Stored data entries
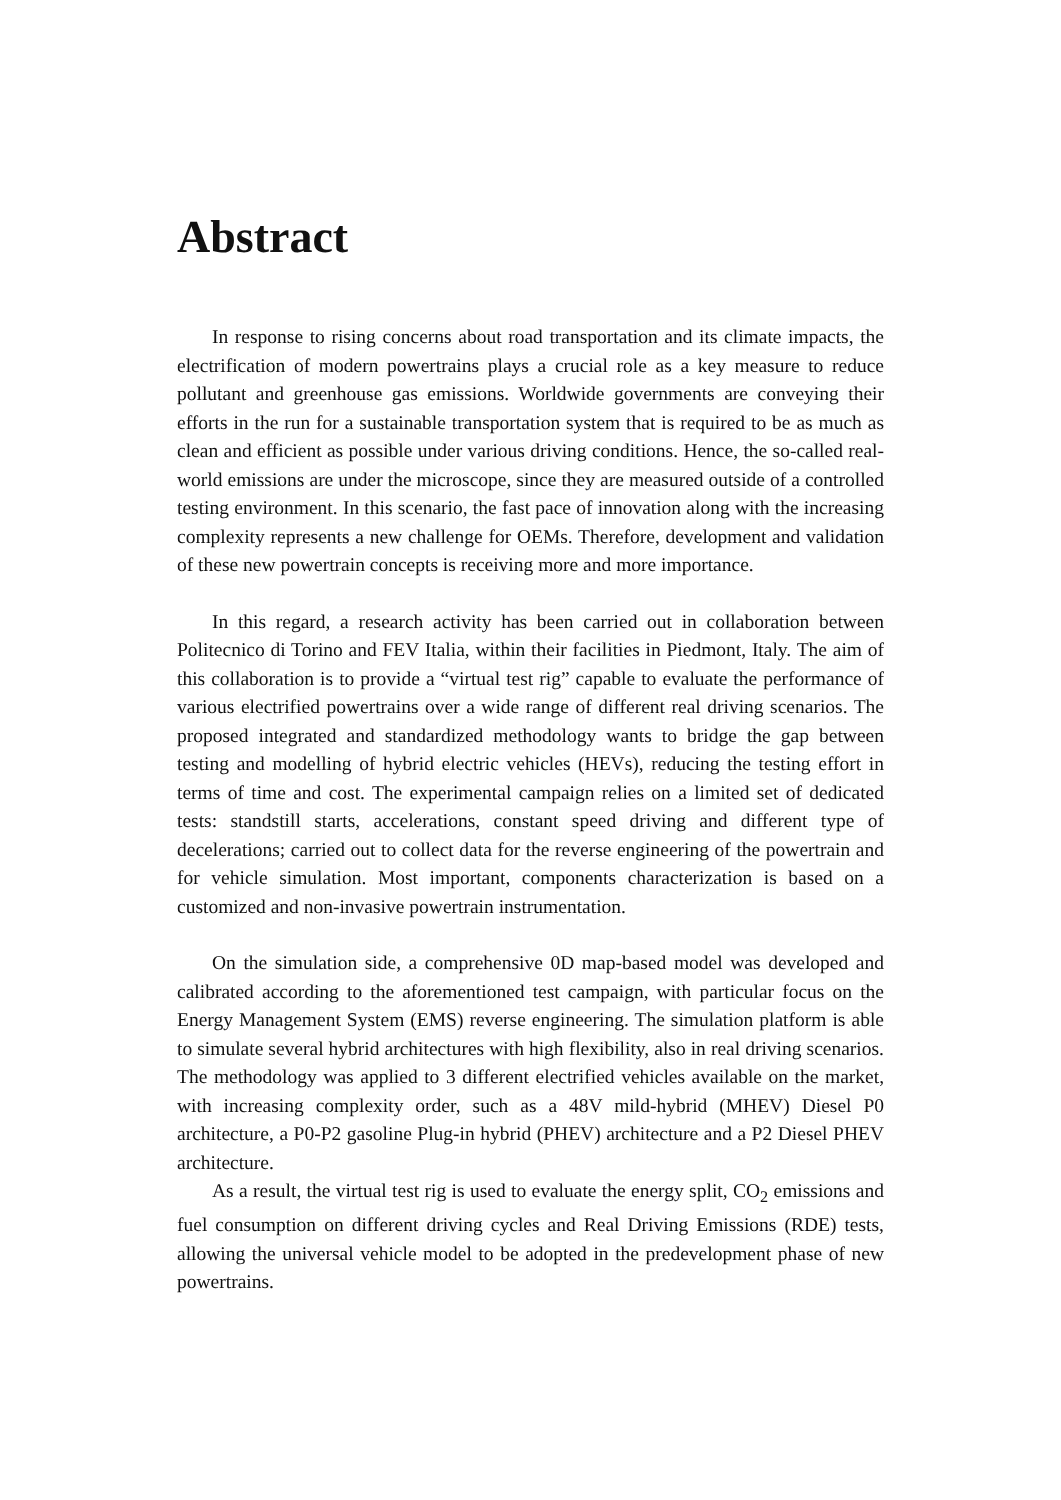Abstract
In response to rising concerns about road transportation and its climate impacts, the electrification of modern powertrains plays a crucial role as a key measure to reduce pollutant and greenhouse gas emissions. Worldwide governments are conveying their efforts in the run for a sustainable transportation system that is required to be as much as clean and efficient as possible under various driving conditions. Hence, the so-called real-world emissions are under the microscope, since they are measured outside of a controlled testing environment. In this scenario, the fast pace of innovation along with the increasing complexity represents a new challenge for OEMs. Therefore, development and validation of these new powertrain concepts is receiving more and more importance.
In this regard, a research activity has been carried out in collaboration between Politecnico di Torino and FEV Italia, within their facilities in Piedmont, Italy. The aim of this collaboration is to provide a “virtual test rig” capable to evaluate the performance of various electrified powertrains over a wide range of different real driving scenarios. The proposed integrated and standardized methodology wants to bridge the gap between testing and modelling of hybrid electric vehicles (HEVs), reducing the testing effort in terms of time and cost. The experimental campaign relies on a limited set of dedicated tests: standstill starts, accelerations, constant speed driving and different type of decelerations; carried out to collect data for the reverse engineering of the powertrain and for vehicle simulation. Most important, components characterization is based on a customized and non-invasive powertrain instrumentation.
On the simulation side, a comprehensive 0D map-based model was developed and calibrated according to the aforementioned test campaign, with particular focus on the Energy Management System (EMS) reverse engineering. The simulation platform is able to simulate several hybrid architectures with high flexibility, also in real driving scenarios. The methodology was applied to 3 different electrified vehicles available on the market, with increasing complexity order, such as a 48V mild-hybrid (MHEV) Diesel P0 architecture, a P0-P2 gasoline Plug-in hybrid (PHEV) architecture and a P2 Diesel PHEV architecture.
As a result, the virtual test rig is used to evaluate the energy split, CO<sub>2</sub> emissions and fuel consumption on different driving cycles and Real Driving Emissions (RDE) tests, allowing the universal vehicle model to be adopted in the predevelopment phase of new powertrains.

Assignment:
Filter the records down to the lines that contain the string "emissions", and copy those lines.

Finished task:
In response to rising concerns about road transportation and its climate impacts, the electrification of modern powertrains plays a crucial role as a key measure to reduce pollutant and greenhouse gas emissions. Worldwide governments are conveying their efforts in the run for a sustainable transportation system that is required to be as much as clean and efficient as possible under various driving conditions. Hence, the so-called real-world emissions are under the microscope, since they are measured outside of a controlled testing environment. In this scenario, the fast pace of innovation along with the increasing complexity represents a new challenge for OEMs. Therefore, development and validation of these new powertrain concepts is receiving more and more importance.
As a result, the virtual test rig is used to evaluate the energy split, CO<sub>2</sub> emissions and fuel consumption on different driving cycles and Real Driving Emissions (RDE) tests, allowing the universal vehicle model to be adopted in the predevelopment phase of new powertrains.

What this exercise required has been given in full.